Task to complete
Starting at the line containing "The document lists, after" and ending with the line containing "313.3], [0, 0, 1]] dist [-0.002692, 0.000949]", reproduce those lines with "record" substituted by "entry" and nothing else altered.

Data for analysis
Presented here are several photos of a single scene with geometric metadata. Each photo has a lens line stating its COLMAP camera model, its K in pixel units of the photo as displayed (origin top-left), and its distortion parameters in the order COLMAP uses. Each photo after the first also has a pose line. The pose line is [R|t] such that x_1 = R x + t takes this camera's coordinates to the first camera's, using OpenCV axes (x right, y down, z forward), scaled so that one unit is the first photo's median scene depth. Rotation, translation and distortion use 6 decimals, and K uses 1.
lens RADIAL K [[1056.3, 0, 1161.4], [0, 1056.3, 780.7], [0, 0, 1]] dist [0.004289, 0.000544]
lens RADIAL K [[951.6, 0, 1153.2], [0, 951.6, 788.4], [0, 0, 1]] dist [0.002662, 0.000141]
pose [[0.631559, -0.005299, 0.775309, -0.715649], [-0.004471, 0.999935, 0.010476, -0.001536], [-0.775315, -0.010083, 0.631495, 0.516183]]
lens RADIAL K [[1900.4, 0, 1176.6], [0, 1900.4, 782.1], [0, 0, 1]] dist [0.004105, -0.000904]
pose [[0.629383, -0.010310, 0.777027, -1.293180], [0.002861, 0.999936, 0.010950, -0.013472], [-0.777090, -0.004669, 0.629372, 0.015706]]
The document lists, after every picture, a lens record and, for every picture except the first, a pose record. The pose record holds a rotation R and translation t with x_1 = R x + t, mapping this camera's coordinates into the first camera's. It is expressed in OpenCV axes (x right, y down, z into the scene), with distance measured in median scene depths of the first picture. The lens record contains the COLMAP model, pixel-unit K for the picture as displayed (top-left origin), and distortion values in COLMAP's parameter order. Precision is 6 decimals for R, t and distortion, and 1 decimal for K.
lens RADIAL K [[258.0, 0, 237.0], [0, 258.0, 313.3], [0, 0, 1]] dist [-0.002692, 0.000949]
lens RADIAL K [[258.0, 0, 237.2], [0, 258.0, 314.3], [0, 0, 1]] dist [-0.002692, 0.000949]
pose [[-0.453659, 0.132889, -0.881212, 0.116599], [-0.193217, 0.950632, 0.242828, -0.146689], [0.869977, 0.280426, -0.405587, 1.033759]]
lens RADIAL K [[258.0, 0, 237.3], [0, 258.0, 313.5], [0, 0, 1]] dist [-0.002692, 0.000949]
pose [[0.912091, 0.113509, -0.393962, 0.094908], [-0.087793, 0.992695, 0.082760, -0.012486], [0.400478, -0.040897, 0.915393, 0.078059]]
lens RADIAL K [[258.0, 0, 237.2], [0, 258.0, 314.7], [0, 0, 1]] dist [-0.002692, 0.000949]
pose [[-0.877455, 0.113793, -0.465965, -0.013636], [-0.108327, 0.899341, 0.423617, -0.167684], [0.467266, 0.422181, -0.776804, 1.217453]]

Task response
The document lists, after every picture, a lens entry and, for every picture except the first, a pose entry. The pose entry holds a rotation R and translation t with x_1 = R x + t, mapping this camera's coordinates into the first camera's. It is expressed in OpenCV axes (x right, y down, z into the scene), with distance measured in median scene depths of the first picture. The lens entry contains the COLMAP model, pixel-unit K for the picture as displayed (top-left origin), and distortion values in COLMAP's parameter order. Precision is 6 decimals for R, t and distortion, and 1 decimal for K.
lens RADIAL K [[258.0, 0, 237.0], [0, 258.0, 313.3], [0, 0, 1]] dist [-0.002692, 0.000949]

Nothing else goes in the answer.